Epoch 0, Training MSE = 1.369, Validation MSE = 1.531
Epoch 100, Training MSE = 0.5234, Validation MSE = 0.5306
Epoch 200, Training MSE = 0.5227, Validation MSE = 0.5341
Epoch 300, Training MSE = 0.5238, Validation MSE = 0.5449
Epoch 139 with minimum validation error 0.5239.
Best model saved as: ./tmp/best_model-20170815205237.ckpt
Training time: 21.45600 seconds


### Testing the best model

In [6]:
saver_restore = tf.train.Saver()
with tf.Session() as sess:
    saver_restore.restore(sess, best_model_path) #restoring the previous model saved.
    best_theta = theta.eval()
    final_error = mse.eval(feed_dict={X: X_test_scaled_plus_bias, y: y_test})

print("\n*-*-*-*-*-*-* Final test results *-*-*-*-*-*-*") 
print("Best theta:\n", best_theta)
print("Final test set error: ", final_error)


*-*-*-*-*-*-* Final test results *-*-*-*-*-*-*
Best theta:
 [[ 2.06383395]
 [ 0.83894938]
 [ 0.11557128]
 [-0.2354842 ]
 [ 0.28999415]
 [-0.01035487]
 [ 0.00870804]
 [-0.86221409]
 [-0.83403569]]
Final test set error:  0.537006


### Conclusions and final remarks

- By descreasing the size of the training set to 60% of the total when including the validation set, using the original learning_rate = 0.01 actually made the algorithm diverge.
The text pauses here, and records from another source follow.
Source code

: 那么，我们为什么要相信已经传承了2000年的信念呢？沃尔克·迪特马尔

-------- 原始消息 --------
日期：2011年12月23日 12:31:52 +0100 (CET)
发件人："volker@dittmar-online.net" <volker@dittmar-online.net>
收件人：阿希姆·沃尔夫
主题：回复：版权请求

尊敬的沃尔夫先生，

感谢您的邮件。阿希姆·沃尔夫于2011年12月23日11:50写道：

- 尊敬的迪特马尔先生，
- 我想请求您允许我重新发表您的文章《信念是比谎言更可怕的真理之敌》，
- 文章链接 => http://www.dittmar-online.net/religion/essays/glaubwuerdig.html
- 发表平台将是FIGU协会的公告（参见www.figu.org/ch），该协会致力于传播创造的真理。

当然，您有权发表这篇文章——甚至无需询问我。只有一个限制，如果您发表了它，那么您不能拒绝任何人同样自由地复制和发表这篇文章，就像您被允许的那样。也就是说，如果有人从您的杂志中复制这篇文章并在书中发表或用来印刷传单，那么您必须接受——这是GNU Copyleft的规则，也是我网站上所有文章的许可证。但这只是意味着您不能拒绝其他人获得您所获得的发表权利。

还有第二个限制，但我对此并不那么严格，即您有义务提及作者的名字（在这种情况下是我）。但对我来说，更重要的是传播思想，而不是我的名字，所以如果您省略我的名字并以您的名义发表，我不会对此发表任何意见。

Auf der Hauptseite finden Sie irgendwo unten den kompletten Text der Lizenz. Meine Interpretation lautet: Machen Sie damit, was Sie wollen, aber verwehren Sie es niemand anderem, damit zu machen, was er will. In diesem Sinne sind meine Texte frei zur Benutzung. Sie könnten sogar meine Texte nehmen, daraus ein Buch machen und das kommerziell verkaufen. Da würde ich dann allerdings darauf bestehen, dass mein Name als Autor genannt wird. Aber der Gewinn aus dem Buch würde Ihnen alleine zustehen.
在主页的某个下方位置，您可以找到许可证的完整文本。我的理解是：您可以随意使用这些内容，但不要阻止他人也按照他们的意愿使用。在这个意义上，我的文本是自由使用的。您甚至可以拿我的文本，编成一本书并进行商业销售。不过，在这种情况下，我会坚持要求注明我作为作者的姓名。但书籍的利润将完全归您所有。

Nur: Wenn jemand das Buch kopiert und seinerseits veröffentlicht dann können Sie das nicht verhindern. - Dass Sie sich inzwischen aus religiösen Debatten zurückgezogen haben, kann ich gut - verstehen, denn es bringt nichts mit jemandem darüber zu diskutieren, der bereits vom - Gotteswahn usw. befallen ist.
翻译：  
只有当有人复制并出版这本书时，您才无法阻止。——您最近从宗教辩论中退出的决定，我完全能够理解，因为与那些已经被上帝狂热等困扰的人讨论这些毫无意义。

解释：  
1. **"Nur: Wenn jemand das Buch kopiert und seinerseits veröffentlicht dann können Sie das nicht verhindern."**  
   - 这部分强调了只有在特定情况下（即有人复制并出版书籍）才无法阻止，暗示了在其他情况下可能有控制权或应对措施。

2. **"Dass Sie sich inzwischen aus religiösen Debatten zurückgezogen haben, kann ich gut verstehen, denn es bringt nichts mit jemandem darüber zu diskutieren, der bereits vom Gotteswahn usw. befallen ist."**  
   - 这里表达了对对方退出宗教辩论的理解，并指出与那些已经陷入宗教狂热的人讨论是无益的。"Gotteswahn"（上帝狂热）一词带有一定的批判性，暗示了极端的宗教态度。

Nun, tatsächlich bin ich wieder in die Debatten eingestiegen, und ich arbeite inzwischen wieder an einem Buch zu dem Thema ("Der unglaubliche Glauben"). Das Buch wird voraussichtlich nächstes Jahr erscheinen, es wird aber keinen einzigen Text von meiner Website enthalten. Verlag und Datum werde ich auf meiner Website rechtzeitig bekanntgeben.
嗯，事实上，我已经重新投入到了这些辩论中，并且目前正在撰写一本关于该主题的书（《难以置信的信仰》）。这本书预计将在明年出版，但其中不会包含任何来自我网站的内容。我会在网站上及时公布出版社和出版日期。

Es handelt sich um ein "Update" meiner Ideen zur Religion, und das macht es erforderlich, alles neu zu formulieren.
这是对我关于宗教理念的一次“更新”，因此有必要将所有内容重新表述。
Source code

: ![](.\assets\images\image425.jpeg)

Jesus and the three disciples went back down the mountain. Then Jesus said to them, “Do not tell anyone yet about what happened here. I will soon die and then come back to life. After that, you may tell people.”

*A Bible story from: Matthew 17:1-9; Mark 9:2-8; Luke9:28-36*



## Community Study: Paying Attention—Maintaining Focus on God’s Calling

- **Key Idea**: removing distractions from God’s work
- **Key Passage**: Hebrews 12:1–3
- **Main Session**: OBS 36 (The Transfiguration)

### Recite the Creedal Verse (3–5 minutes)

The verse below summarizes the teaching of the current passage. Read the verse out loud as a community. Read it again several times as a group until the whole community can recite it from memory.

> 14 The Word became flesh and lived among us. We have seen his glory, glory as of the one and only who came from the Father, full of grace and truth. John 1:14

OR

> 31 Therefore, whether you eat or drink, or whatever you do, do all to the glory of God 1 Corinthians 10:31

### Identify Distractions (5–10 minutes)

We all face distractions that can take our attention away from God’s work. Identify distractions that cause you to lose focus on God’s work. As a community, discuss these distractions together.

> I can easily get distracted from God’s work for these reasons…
It was necessary to decrease the LR to 0.005.

- It's a good practice to set 'stop_learning'=True because it decreases a lot the training time. Be careful setting the 'n_it' parameter though to not stop too early.

- In logistic regression the squared error cost function is a bowl-shapped convex surface with respect to model's parameters. Hence, it does not  have flat regions like neural networks cost surface. In this case, early stopping is not very useful. Because we're using mini-batch gradient descent, after the convergence the training error will become to bounce around the minimum value. Moreover, because the linear regression model is a hyperplane, i.e. it has large bias, it seems strange that increasing the number of iterations, the model starts to overfit. It probably doesn't, because it doesn't have degrees of freedom for that; the linear function just bounce around the 'best' linear function. It's useful though to use early stopping to stop the training procedure automatically, avoiding iterating over the maximum number of steps defined.